Im Team über das eigene Handeln sprechen und es reflektieren
Wichtig ist, dass sich ErzieherInnen und KiTaleiterInnen beim Äußern von Diskriminierungskritik von ihren Ängsten und Befürchtungen befreien. Auch wenn es ein Team gewohnt ist, über die pädagogische Arbeit zu diskutieren, ist es keine Selbstverständlichkeit über das eigene Handeln zu sprechen und es zu reflektieren. Es ist allerdings wichtig, dass den ErzieherInnen deutlich wird, dass es nicht um Schuldzuweisungen geht, sondern vielmehr um das gemeinsame Nachdenken, aus welchem Grund es zu solchen Situationen kommt und was das Team als Kollektiv dafür tun kann, dass ein respektvoller Umgang mit den Kindern und untereinander hergestellt wird (vgl. Institut für den Situationsansatz #4, 2016). Hierfür eignet sich eine kollegiale Beratung, die mit den ErzieherInnen durchgeführt wird: Ausgangspunkt sollte eine imaginäre Situation sein, nicht der konkrete, sich bereits ereignete Vorfall an sich. Die Teammitglieder sollen unterschiedliche Rollen einnehmen (Fallbeispiel: ErzieherIn schickt ein Kind vor die Tür. Rollen: ErzieherIn, die / der das Kind vor die Tür schickt; weitere ErzieherInnen, ein/e LeiterIn; Kinder aus der Gruppe).
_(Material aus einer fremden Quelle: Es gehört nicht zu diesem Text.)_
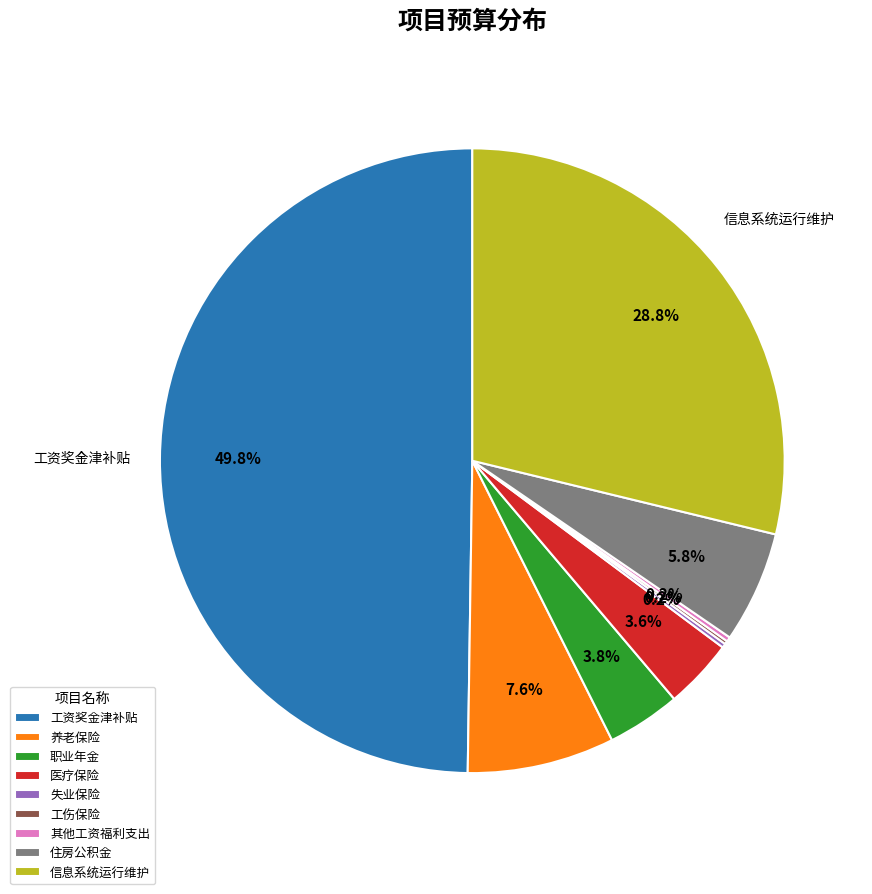

Is it true that 养老保险 is 18% of the pie?

False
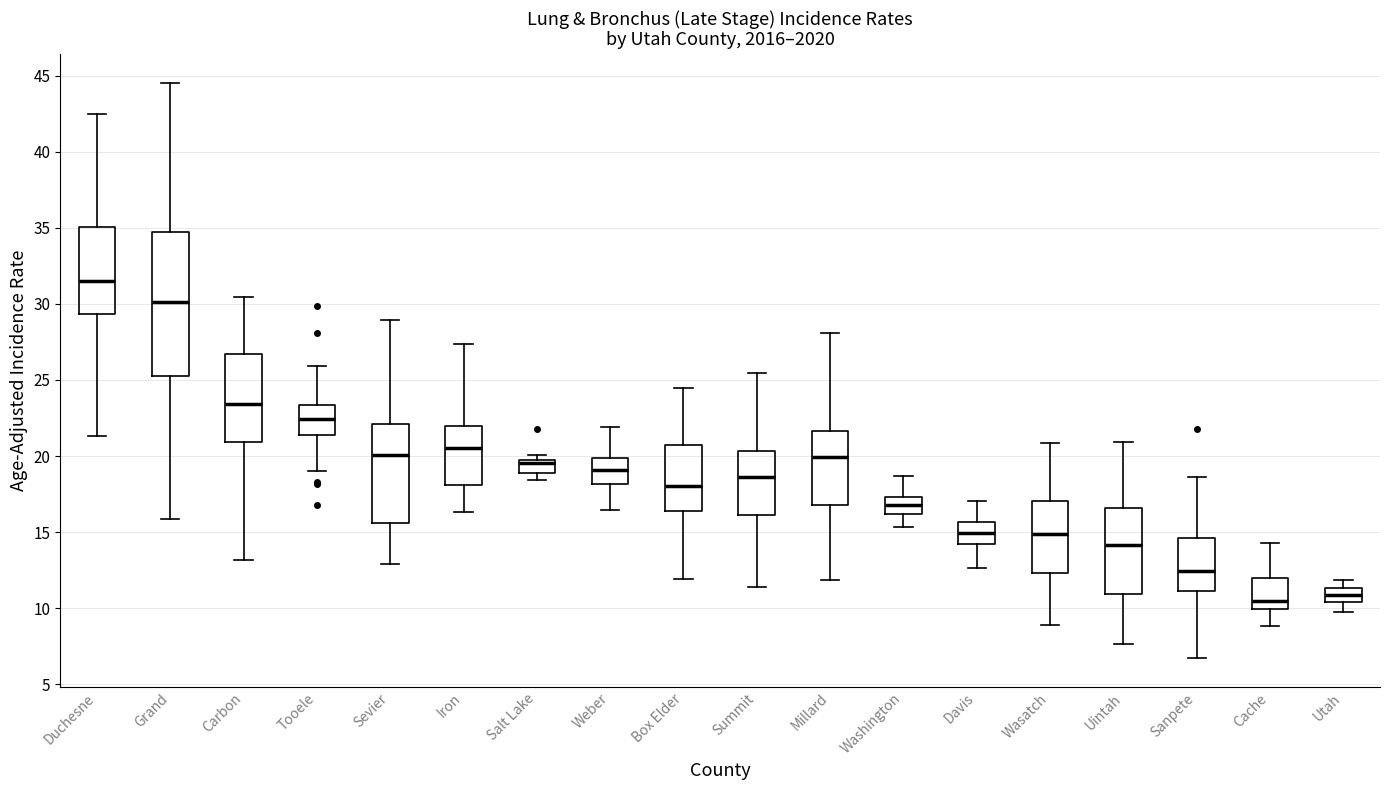

Reading left to right, read every box against the y-axis: the position of its median line, the range the box covers, and the ends of its whiskers. The values are not printed on the chart, so give them approximately, as read against the axis.

Duchesne: median 31.5, box 29.5 to 35.0, whiskers 21.5 to 42.5
Grand: median 30.0, box 25.5 to 34.5, whiskers 16.0 to 44.5
Carbon: median 23.5, box 21.0 to 26.5, whiskers 13.0 to 30.5
Tooele: median 22.5, box 21.5 to 23.5, whiskers 19.0 to 26.0
Sevier: median 20.0, box 15.5 to 22.0, whiskers 13.0 to 29.0
Iron: median 20.5, box 18.0 to 22.0, whiskers 16.5 to 27.5
Salt Lake: median 19.5 (just below the box's upper edge), box 19.0 to 19.5, whiskers 18.5 to 20.0
Weber: median 19.0, box 18.0 to 20.0, whiskers 16.5 to 22.0
Box Elder: median 18.0, box 16.5 to 20.5, whiskers 12.0 to 24.5
Summit: median 18.5, box 16.0 to 20.5, whiskers 11.5 to 25.5
Millard: median 20.0, box 17.0 to 21.5, whiskers 12.0 to 28.0
Washington: median 17.0, box 16.0 to 17.5, whiskers 15.5 to 18.5
Davis: median 15.0, box 14.0 to 15.5, whiskers 12.5 to 17.0
Wasatch: median 15.0, box 12.5 to 17.0, whiskers 9.0 to 21.0
Uintah: median 14.0, box 11.0 to 16.5, whiskers 7.5 to 21.0
Sanpete: median 12.5, box 11.0 to 14.5, whiskers 6.5 to 18.5
Cache: median 10.5, box 10.0 to 12.0, whiskers 9.0 to 14.5
Utah: median 11.0, box 10.5 to 11.5, whiskers 9.5 to 12.0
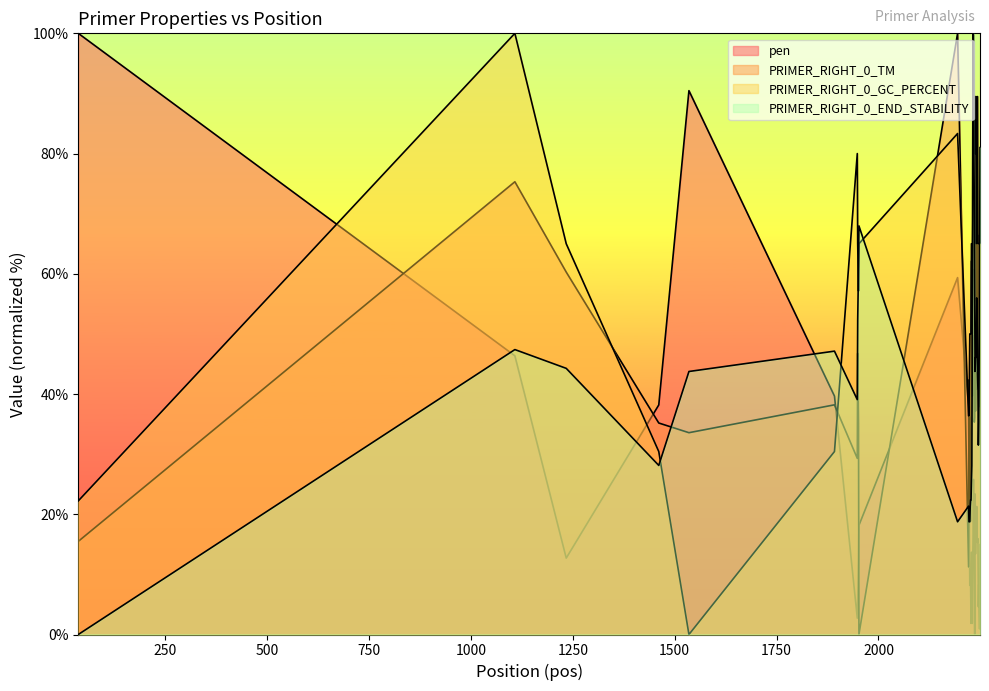

Does the chart display data point markers on the line(s)?

No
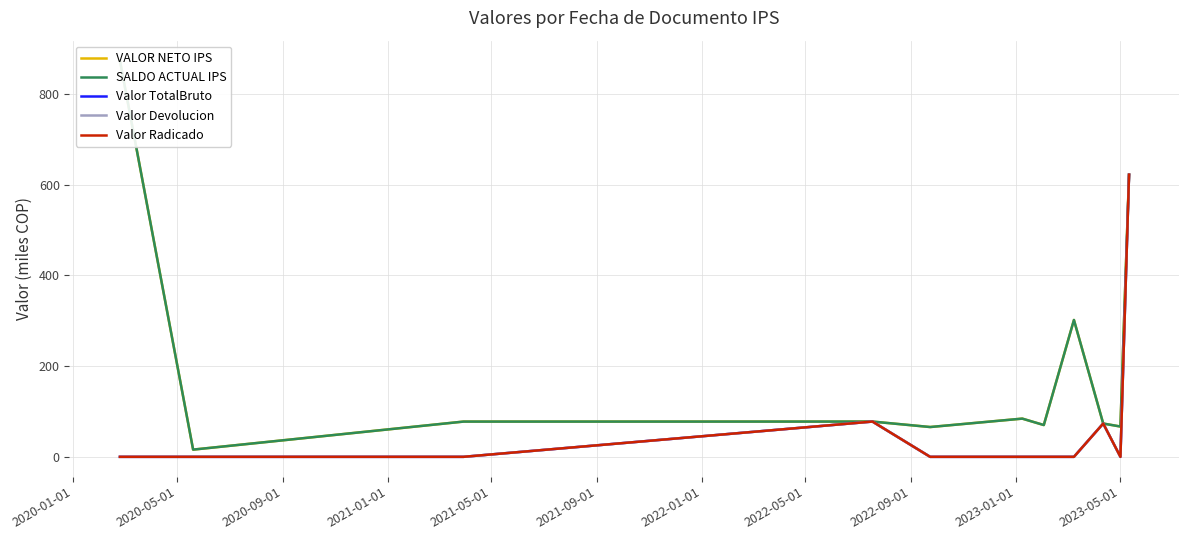

Between 2021-01-01 and 2023-01-01, which is larger?

2021-01-01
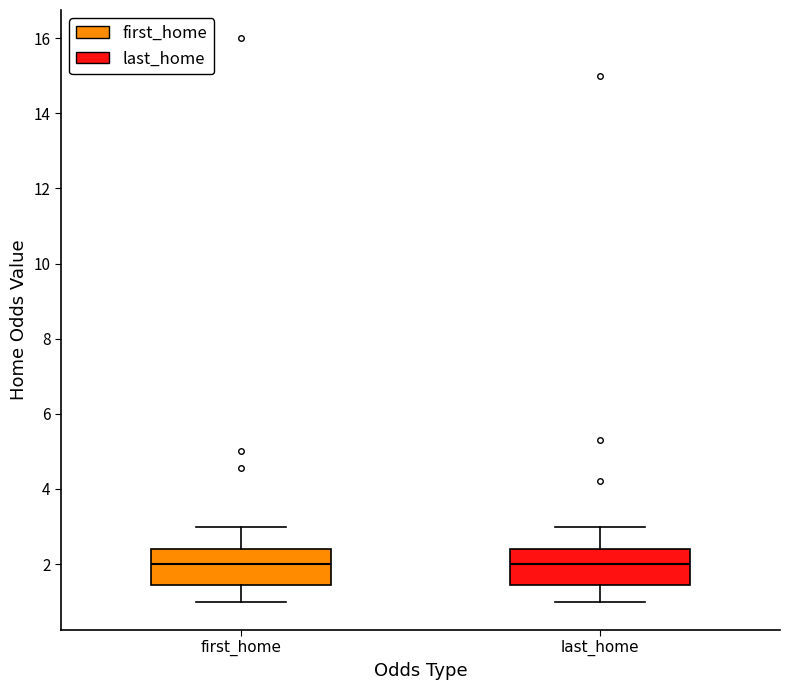

Where is the lower edge of the box for first_home on the y-axis? The values are not printed on the chart, so give them approximately, as read against the axis.

1.4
Bei diesem Perspektivwechsel sollen die ErzieherInnen konstruktiv angeregt werden (vgl. Institut für den Situationsansatz #4, 2016). Für Lösungsansätze und ein vertieftes Verständnis würde sich ein weiteres Treffen eignen, um in einem dritten Schritt herausarbeiten zu können, was in der Zusammenarbeit verändert werden soll beispielsweise in Bezug auf heikle Situationen (vgl. Institut für den Situationsansatz #4, 2016). Da es selbstverständlich auch innerhalb eines Teams unterschiedlichste Vorstellungen von Normalität gibt, ist ein regelmäßiger und konkretisierender Austausch notwendig. ErzieherInnen sind nicht alleine mit ihren Sorgen, dass sie etwas falsch machen könnten. Auch wenn es mitunter eine Herausforderung für jeden einzelnen darstellt Diskriminierungskritik zu üben, so kann sie gelingen und man/frau können sich dabei im Team gegenseitig unterstützen (vgl. Institut für den Situationsansatz #4, 2016).